Guest blog by Lyle Lumsden, Global IT Standards and Assurance Manager at QBE Insurance

Lyle introduces the topic of auditing cryptocurrency using his experience in evaluating risk and controls for a number of cryptocurrrency trader platforms.  

These are challenging times for all organisations with business environments centered around building services on top of a relatively complex technology. The data involved is intimidating with 10s of millions of transactions, each of which might have multiple custodial ledger entries in the case of trader platforms or might be driven from trading algorithms that move money around markets in split seconds and are themselves as secret as Coca Cola’s recipe.

These challenges have led me to two conclusions with regards to auditing these types of business environments. The first is that for high velocity businesses, culture and project methodology are one and the same and cannot be ignored. The second is that evidence of control operation can sometimes exist as part of the outcome or output of the process and this requires flexibility, creativity and a more data focused and risk indicator focused approach than in a typical process orientated audit.

I’ll focus here on high velocity organisations. So, what does high velocity mean?

Velocity refers to the rate of change. In a high velocity organisation a Project Initiation Document (PID) could be obsolete in as little as a month. Requests for Change (RFCs) to a feature set add time to the process so these are often the first to go. So how do you audit this?

There is no one size fits all model.

However, in my experience well-functioning teams have a clearly shared vision and have clear roles. These should be articulated even if it is at a strategic level. MS Teams Wikis (chat groups), architecture models, and user stories are good sources of evidence.
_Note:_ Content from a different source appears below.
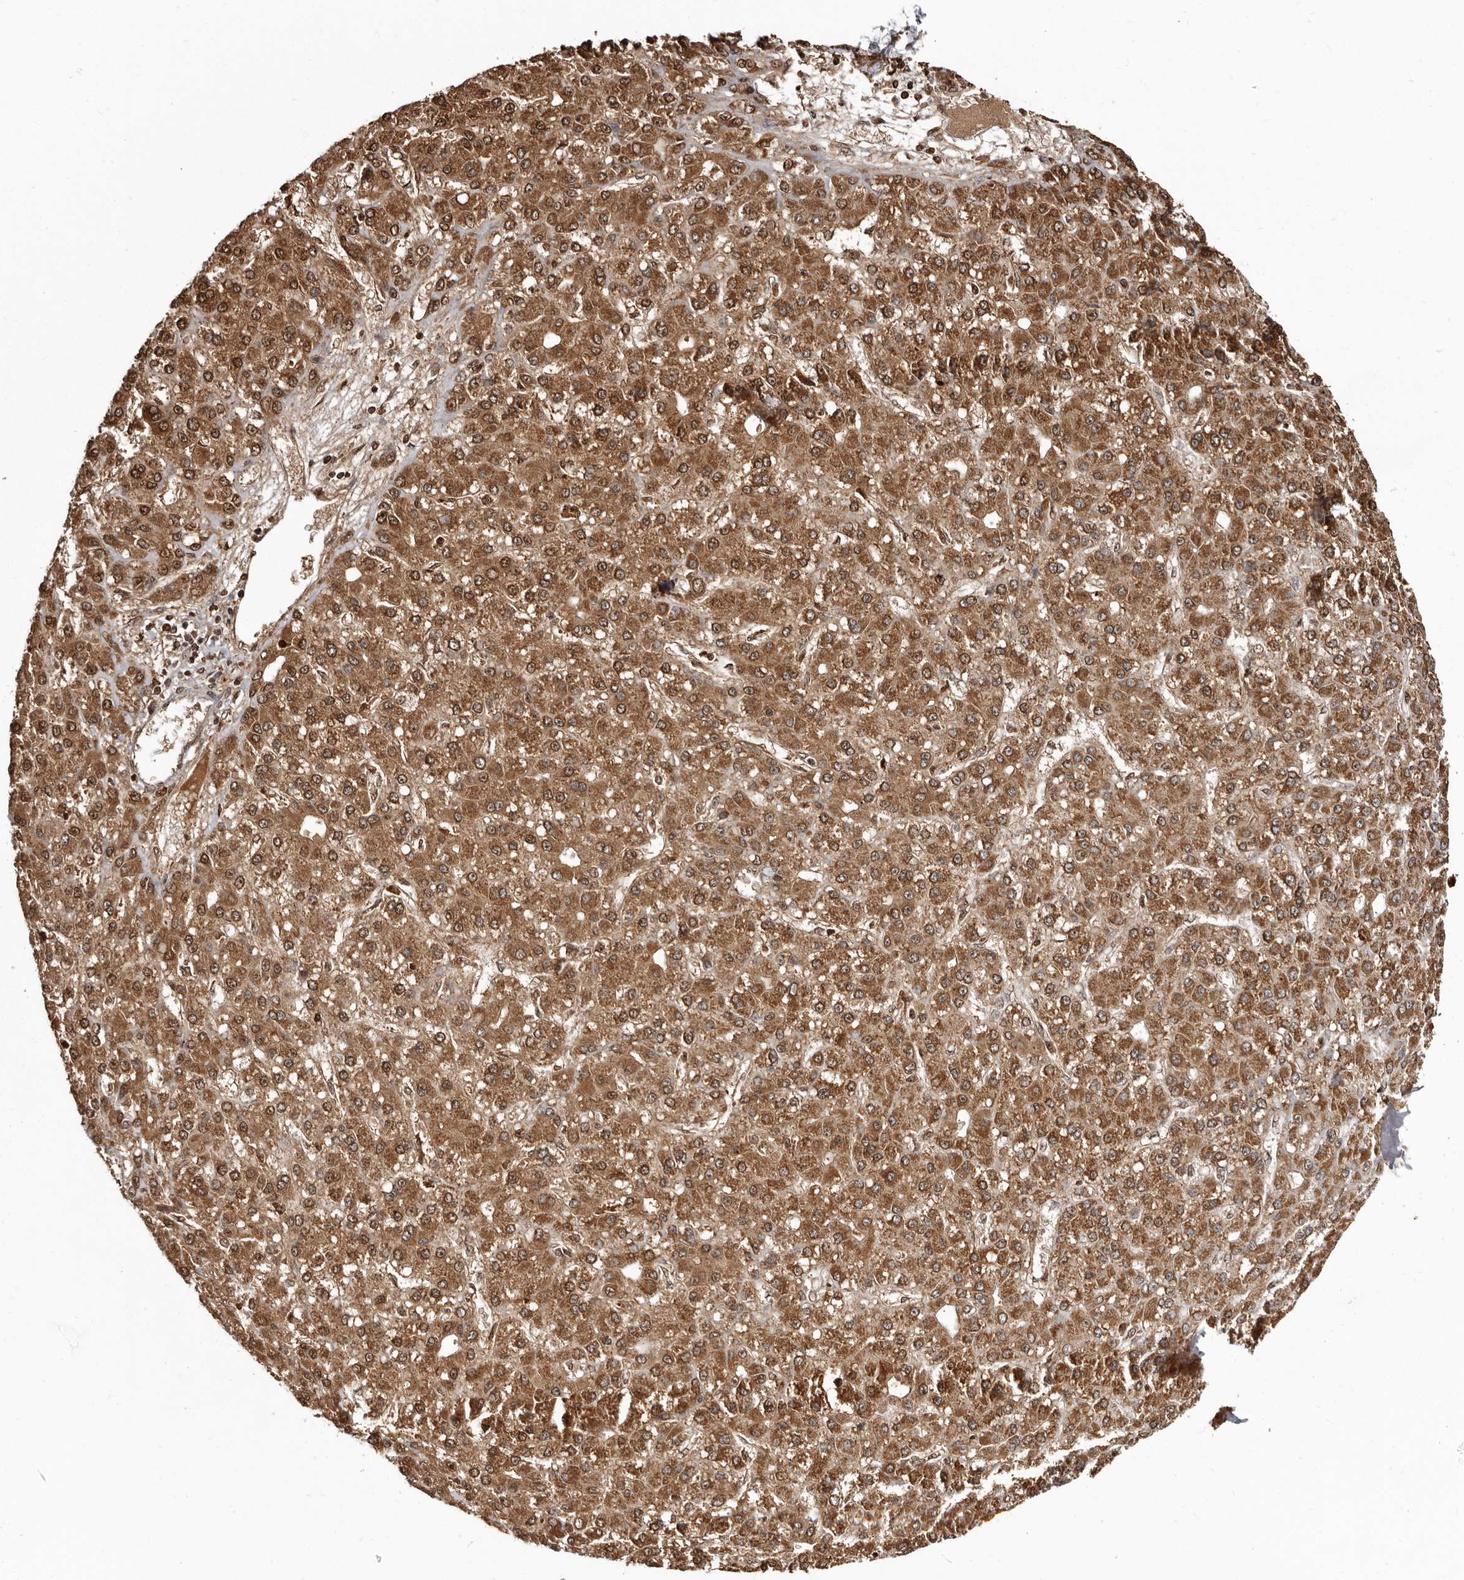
{"staining": {"intensity": "strong", "quantity": ">75%", "location": "cytoplasmic/membranous"}, "tissue": "liver cancer", "cell_type": "Tumor cells", "image_type": "cancer", "snomed": [{"axis": "morphology", "description": "Carcinoma, Hepatocellular, NOS"}, {"axis": "topography", "description": "Liver"}], "caption": "Protein expression analysis of liver cancer displays strong cytoplasmic/membranous positivity in approximately >75% of tumor cells. (DAB IHC with brightfield microscopy, high magnification).", "gene": "CCDC190", "patient": {"sex": "male", "age": 67}}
It’s important to accept that documents are an incidental byproduct of the process. They assist in communication and are not an artefact to demonstrate that someone has done their job. Looking at collaboration tools such as Slack, Jira, Confluence or even Yammer and seeing discussion, challenge and questions is a more valuable indication that the culture is working appropriately than a project document. This is especially the case when the approval workflow and communication tools are integrated (Jira + Confluence is a good example of this.) Seeing approvals with no discussion is often an indication of a team/organisation adopting a new tool but not the way of working.

As the organisation strips away preventative controls to remove barriers to velocity you should see a complementary migration of controls from preventive to detective and corrective.

Detective controls must be automated to handle the volume and there must be a clear maintenance process to ensure that they remain up to date. User stories, test strategy and test cases should detail what a fail looks like and this should be part of the key deliverable.

With a higher risk appetite there must be enhanced corrective controls. Mature organisations launch multiple releases a day, detect anomalies and roll back within seconds. The control environment shifts from preventing outage to accepting it and correcting it as fast as possible.

Looking at the risk indicators or how fast, how often and what types of rollbacks and bugs an organisation is experiencing allows the auditor to see into the black box and still give that assurance.